=== Texto de estudio ===

La historia de la pandemia en Berlín es la de un confinamiento que nunca fue. La vida pública no ha dejado existir en la capital alemana a pesar de las restricciones contra la expansión del virus. Los comercios no considerados esenciales tuvieron que bajar la persiana a mediados del pasado marzo – la mayoría ya ha reabierto – , parte de la burocracia y los servicios públicos como bibliotecas, colegios o guarderías dejaron de funcionar, los gimnasios siguen cerrados, y bares, clubs y el ocio nocturno están paralizados sine die, pero ni los parques se vaciaron ni los runners desaparecieron de las orillas del río Spree ni por las calles dejaron de circular coches. Fiel a su esencia anárquica y un tanto ajena al resto de Alemania, Berlín ha seguido su propio camino.
Y, sin embargo, la fisonomía de la capital alemana sí ha cambiado con la crisis sanitaria. En primer lugar, sus habitantes han aprendido a vivir con las colas. Lo que antes era considerado un trámite sin complicación, ahora requiere más tiempo y paciencia. Los berlineses tienen a menudo que formar filas en plena calle para comprar en el supermercado, retirar dinero del banco o hacerse con una cerveza en los populares Spätis – tiendas abiertas casi a todas horas que venden alcohol, tabaco, papel de liar y prensa, lo fundamental para pasar una buena tarde –.
Es la consecuencia de que los comercios cumplan las condiciones para abrir: limitar el aforo es la manera de garantizar la distancia de seguridad de metro y medio exigida por las autoridades. A ello hay que sumar el uso de máscaras y de líquido desinfectante en las entradas de comercios y edificios públicos. La prevención higiénica ha pasado a formar parte de la cotidianidad berlinesa con sorprendente naturalidad.

=== Entradas extraídas ===

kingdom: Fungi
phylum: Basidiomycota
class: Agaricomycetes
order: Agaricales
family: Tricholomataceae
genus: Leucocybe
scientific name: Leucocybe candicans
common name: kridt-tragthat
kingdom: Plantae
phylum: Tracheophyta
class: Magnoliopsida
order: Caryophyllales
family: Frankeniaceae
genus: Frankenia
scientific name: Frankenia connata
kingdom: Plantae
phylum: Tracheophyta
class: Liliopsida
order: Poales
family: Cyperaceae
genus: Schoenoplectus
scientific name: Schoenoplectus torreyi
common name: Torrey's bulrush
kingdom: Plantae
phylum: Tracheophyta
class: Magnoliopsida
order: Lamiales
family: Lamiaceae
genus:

===

Tareas propuestas:
**A)** Traduce al inglés esta oración del texto sobre Berlín durante la pandemia: «En primer lugar, sus habitantes han aprendido a vivir con las colas.»
**B)** Retoma el texto sobre Berlín durante la pandemia y continúalo a partir de su última oración.
Las entradas no son necesarias para resolver las tareas.

Tus respuestas:
**A)** First of all, its residents have learned to live with lines.

**B)**
Polución estable
Una ojeada a la evolución de la calidad del aire en el centro de Berlín da cuenta de que la vida ha continuado en las calles: según datos de la Oficina Federal de Medio Ambiente, desde mediados de pasado marzo los niveles de contaminación en la capital alemana se han mantenido estables, incluso con un repunte de “partículas de suspensión” generadas por la actividad humana a finales de marzo. Un mayor uso del coche en lugar del transporte público en la fase de mayor incertidumbre parece la causa.
Si los berlineses no han dejado de salir es porque no ha estado prohibido: el gobierno nunca aplicó un confinamiento generalizado a toda la población. Merkel se opuso alegando la necesidad de ciudadanos y familias de salir a pasear y tomar aire fresco. Un confinamiento tras el largo y oscuro invierno berlinés habría supuesto una factura social difícil de defender políticamente.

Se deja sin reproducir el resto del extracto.